◆ **Task statement**
Start with the first line of the data and end with the line that holds "### What is it and how it works"; write out each one exactly.

[Plain-text document sources]
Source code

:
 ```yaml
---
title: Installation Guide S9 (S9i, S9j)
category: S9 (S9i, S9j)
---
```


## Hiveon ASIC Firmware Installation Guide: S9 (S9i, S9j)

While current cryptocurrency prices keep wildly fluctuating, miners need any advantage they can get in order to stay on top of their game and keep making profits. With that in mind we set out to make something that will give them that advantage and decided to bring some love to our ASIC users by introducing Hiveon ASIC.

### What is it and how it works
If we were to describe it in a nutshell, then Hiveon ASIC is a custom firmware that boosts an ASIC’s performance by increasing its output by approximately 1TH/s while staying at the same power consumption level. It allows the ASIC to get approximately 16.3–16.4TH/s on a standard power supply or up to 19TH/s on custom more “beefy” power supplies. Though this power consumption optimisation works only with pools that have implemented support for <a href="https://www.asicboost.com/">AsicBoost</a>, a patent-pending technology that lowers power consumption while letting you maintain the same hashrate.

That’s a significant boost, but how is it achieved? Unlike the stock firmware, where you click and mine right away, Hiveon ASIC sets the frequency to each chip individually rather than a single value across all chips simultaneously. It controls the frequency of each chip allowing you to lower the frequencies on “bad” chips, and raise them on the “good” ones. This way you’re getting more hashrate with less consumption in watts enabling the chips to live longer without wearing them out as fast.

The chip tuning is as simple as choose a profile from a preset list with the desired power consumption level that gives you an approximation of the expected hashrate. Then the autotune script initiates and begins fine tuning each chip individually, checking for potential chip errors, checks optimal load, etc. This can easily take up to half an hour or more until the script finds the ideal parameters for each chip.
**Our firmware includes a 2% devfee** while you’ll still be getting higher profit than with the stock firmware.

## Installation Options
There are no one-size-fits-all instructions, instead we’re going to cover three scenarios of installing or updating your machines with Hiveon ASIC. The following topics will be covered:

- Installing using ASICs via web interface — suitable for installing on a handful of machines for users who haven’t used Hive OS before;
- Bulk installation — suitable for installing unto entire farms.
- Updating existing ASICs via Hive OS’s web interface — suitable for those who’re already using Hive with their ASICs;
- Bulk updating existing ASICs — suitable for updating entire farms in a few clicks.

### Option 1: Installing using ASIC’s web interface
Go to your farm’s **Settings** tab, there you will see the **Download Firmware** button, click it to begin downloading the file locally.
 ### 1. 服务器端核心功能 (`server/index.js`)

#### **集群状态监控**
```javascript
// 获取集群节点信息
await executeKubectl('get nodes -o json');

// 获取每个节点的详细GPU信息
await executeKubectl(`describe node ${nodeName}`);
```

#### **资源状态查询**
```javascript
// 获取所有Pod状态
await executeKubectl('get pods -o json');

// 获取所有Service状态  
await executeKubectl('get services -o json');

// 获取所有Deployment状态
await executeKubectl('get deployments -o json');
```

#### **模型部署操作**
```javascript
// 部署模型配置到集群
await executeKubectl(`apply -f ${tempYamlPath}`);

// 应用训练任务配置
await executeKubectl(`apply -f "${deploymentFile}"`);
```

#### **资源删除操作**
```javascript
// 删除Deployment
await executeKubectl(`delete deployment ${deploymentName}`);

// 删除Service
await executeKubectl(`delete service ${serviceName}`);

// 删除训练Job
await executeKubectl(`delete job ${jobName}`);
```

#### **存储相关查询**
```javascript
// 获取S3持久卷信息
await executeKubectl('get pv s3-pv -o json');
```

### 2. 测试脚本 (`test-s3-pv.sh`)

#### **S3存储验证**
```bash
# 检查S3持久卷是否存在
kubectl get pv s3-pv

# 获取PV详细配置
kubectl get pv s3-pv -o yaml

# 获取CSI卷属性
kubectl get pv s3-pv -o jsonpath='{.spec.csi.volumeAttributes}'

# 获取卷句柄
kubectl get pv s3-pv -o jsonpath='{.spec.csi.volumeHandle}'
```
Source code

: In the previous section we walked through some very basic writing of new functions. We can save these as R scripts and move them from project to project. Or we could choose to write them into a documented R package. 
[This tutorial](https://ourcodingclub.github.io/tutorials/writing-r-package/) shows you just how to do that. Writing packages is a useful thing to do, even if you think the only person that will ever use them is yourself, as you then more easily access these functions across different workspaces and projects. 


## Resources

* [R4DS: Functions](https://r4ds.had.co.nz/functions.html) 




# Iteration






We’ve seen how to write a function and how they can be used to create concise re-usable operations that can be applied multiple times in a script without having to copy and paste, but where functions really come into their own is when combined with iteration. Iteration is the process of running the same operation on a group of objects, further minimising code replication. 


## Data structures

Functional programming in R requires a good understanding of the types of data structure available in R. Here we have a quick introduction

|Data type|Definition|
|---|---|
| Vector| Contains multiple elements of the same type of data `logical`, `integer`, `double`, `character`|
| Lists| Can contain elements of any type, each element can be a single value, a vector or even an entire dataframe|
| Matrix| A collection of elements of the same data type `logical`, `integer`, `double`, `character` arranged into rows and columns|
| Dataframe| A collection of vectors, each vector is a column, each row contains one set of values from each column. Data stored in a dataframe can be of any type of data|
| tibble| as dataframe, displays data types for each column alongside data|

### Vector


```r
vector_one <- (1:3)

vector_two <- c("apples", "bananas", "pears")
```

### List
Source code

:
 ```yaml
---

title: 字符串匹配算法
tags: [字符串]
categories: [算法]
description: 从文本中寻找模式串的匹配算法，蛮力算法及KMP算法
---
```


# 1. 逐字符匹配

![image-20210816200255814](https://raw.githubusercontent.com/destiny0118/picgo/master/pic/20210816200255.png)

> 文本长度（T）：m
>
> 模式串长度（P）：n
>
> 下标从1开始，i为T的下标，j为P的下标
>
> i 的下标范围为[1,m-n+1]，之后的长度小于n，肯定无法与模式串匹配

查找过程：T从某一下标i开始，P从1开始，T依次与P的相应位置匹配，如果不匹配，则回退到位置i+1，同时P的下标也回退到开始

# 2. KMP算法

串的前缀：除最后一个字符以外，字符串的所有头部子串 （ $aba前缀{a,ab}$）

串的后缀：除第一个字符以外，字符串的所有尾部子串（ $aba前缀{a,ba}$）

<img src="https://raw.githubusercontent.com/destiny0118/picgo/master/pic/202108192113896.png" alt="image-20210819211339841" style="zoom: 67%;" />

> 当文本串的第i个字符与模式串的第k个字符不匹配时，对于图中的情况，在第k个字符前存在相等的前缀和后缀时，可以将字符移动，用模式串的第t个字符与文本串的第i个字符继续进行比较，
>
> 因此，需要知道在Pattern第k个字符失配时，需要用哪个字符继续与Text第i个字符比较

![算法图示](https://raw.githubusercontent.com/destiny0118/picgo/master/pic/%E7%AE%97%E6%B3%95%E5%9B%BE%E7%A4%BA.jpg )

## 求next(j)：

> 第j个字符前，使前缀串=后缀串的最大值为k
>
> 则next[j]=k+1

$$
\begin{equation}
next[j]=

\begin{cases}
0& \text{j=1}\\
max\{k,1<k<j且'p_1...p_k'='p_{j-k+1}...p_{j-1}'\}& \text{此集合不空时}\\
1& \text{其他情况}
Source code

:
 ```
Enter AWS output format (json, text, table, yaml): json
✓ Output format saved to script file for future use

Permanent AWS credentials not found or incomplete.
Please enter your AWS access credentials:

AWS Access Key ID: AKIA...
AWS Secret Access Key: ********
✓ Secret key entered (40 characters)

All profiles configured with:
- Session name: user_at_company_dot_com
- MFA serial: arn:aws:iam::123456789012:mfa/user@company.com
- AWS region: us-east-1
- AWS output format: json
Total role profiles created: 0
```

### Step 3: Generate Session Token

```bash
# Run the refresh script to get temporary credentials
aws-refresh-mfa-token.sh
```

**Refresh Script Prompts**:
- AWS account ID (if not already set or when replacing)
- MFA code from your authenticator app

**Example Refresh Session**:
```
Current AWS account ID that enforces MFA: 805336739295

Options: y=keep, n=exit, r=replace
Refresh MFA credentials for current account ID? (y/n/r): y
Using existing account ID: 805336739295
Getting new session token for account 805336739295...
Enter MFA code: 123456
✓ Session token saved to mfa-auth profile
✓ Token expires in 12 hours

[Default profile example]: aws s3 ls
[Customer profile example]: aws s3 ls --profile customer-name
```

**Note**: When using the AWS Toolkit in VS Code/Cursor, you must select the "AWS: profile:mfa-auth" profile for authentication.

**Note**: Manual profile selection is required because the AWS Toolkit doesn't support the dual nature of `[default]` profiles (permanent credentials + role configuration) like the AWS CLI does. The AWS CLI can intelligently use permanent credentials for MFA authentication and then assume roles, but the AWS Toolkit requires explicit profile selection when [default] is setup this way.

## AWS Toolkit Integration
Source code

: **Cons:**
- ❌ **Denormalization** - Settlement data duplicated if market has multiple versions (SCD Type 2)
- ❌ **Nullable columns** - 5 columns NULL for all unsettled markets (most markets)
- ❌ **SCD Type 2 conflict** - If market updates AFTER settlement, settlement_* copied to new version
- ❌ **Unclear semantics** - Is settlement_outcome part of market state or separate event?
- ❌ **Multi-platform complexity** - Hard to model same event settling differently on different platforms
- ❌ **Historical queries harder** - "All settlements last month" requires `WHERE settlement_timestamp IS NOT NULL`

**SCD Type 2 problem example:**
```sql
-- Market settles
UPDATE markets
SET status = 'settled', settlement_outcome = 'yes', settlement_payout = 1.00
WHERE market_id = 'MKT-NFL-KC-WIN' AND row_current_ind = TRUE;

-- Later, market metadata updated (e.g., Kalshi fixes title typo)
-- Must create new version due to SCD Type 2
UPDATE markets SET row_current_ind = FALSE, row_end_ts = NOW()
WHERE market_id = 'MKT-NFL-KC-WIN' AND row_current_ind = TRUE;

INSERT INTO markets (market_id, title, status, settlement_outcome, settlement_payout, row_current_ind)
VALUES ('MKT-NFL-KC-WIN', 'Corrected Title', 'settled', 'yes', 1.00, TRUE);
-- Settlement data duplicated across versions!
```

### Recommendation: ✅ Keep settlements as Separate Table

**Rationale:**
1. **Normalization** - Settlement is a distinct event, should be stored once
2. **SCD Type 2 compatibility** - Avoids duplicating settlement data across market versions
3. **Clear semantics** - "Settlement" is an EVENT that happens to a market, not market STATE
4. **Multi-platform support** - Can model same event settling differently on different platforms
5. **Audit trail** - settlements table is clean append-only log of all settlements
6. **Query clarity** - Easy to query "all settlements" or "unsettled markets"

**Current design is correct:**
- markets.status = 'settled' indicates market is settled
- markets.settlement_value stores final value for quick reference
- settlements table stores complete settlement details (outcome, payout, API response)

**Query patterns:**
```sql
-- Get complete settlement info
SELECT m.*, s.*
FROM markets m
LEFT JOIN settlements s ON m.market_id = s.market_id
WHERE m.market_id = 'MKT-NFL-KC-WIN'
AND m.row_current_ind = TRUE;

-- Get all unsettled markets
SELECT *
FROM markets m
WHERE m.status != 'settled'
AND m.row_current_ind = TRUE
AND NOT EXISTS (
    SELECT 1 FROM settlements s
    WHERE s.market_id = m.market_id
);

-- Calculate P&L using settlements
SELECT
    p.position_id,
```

◆ **Answer to this problem**
Source code

:
 ```yaml
---
title: Installation Guide S9 (S9i, S9j)
category: S9 (S9i, S9j)
---
```


## Hiveon ASIC Firmware Installation Guide: S9 (S9i, S9j)

While current cryptocurrency prices keep wildly fluctuating, miners need any advantage they can get in order to stay on top of their game and keep making profits. With that in mind we set out to make something that will give them that advantage and decided to bring some love to our ASIC users by introducing Hiveon ASIC.

### What is it and how it works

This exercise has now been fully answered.